RECORDS TO USE:
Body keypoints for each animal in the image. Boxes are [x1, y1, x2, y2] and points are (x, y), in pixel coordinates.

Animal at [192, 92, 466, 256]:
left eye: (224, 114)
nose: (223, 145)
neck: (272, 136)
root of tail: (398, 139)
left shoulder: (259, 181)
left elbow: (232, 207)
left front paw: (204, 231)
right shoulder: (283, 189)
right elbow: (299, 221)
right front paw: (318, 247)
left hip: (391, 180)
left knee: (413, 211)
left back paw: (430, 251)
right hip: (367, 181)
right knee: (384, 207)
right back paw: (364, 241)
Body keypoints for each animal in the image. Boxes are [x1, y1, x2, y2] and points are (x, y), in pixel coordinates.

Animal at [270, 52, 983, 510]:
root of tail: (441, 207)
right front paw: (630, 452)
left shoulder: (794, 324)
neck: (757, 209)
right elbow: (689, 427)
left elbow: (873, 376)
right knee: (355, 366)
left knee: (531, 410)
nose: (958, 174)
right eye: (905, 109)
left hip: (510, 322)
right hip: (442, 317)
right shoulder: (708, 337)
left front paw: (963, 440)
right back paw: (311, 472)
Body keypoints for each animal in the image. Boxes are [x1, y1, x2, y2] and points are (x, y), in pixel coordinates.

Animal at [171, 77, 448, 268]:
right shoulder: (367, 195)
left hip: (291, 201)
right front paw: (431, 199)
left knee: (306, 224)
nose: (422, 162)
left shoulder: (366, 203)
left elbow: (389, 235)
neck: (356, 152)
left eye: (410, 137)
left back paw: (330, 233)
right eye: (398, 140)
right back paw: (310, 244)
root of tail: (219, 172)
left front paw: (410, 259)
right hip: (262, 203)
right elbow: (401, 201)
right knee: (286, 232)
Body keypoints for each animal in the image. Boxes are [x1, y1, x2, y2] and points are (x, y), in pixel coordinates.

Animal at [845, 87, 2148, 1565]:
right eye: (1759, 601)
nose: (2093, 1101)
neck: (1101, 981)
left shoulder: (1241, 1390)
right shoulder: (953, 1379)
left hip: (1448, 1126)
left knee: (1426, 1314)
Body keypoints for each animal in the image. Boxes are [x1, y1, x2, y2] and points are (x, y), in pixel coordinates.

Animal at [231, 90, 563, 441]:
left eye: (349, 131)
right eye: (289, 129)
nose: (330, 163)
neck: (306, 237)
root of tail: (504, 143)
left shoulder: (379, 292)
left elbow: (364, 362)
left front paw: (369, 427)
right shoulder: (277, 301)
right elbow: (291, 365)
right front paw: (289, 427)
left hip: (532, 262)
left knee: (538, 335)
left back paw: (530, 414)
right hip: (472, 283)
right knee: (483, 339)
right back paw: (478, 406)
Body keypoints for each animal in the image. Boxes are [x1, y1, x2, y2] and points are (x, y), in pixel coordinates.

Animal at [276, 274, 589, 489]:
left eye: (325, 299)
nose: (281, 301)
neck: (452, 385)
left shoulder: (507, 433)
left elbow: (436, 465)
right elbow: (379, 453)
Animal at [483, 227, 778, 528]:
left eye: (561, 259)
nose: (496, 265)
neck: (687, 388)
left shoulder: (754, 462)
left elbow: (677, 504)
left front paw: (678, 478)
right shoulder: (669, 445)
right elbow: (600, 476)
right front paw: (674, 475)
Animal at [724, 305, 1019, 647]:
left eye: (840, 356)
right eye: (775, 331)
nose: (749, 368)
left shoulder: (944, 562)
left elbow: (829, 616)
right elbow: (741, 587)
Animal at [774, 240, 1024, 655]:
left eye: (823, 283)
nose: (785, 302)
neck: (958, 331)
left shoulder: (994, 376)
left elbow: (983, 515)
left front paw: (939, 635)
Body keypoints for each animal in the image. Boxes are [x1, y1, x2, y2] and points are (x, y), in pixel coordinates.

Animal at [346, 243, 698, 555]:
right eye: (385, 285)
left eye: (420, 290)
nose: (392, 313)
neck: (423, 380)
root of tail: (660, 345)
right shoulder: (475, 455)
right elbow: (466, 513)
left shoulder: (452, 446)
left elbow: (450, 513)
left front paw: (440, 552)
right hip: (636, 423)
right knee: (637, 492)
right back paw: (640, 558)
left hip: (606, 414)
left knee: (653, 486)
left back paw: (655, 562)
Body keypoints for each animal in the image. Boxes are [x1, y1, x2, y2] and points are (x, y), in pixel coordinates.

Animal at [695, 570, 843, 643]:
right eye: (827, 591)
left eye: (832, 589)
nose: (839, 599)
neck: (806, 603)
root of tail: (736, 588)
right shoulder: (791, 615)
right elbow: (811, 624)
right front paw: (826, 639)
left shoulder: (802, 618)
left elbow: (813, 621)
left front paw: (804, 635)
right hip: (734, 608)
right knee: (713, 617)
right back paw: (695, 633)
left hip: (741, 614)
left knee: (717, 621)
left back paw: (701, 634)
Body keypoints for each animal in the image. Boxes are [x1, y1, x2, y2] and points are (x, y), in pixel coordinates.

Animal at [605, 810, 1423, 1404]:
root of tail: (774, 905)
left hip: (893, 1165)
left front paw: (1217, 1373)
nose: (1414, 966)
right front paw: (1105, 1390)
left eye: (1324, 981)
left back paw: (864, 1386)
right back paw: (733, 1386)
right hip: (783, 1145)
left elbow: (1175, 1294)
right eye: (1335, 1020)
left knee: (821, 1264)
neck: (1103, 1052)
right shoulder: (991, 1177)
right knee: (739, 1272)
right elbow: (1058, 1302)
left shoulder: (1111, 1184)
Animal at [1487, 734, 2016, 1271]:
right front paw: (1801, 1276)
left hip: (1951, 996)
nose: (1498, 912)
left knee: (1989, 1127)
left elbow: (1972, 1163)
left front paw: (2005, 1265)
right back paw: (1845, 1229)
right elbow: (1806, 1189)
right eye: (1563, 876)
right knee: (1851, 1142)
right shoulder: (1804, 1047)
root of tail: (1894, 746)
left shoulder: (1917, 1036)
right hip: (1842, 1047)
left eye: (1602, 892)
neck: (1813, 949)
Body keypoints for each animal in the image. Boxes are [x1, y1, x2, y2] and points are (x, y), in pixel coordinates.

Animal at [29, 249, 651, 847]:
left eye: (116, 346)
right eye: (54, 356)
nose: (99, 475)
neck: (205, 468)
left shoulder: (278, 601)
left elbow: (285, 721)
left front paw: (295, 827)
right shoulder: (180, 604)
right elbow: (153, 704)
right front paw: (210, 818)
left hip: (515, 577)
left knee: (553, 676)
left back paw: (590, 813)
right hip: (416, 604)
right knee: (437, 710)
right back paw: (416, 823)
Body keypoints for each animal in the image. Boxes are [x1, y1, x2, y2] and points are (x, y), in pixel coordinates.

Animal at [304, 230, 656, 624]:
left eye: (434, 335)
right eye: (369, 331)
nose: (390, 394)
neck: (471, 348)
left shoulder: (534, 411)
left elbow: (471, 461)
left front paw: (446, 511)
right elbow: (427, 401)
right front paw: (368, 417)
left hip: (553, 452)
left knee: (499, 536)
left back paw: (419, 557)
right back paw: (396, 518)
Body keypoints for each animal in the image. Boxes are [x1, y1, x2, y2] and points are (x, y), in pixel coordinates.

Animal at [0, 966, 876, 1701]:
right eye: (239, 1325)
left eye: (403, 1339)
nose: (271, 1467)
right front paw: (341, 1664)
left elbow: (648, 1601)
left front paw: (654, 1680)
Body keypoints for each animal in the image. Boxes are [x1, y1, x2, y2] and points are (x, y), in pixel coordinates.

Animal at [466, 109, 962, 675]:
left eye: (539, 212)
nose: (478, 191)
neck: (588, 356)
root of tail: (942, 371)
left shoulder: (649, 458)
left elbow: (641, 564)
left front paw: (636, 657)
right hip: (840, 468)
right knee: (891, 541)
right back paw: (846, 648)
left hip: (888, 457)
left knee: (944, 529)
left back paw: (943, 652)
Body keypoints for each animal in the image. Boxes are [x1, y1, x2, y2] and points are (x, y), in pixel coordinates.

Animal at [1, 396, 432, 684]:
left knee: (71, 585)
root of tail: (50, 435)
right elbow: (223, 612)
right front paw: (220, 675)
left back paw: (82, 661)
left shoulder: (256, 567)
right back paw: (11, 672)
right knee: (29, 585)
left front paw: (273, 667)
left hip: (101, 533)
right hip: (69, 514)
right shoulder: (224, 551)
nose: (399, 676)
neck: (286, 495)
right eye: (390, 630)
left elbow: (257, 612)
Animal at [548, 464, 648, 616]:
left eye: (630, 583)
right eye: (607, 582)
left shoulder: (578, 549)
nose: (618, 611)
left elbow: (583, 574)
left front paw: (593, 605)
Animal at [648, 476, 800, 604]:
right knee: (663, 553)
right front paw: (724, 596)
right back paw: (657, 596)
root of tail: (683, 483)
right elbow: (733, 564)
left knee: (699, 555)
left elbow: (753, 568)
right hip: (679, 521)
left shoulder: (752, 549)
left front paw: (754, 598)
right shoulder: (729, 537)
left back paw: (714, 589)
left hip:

THE TASK: For the word "root", return every line of the records that holds it.

TASK RESPONSE:
root of tail: (398, 139)
root of tail: (441, 207)
root of tail: (219, 172)
root of tail: (504, 143)
root of tail: (660, 345)
root of tail: (736, 588)
root of tail: (774, 905)
root of tail: (1894, 746)
root of tail: (942, 371)
root of tail: (50, 435)
root of tail: (683, 483)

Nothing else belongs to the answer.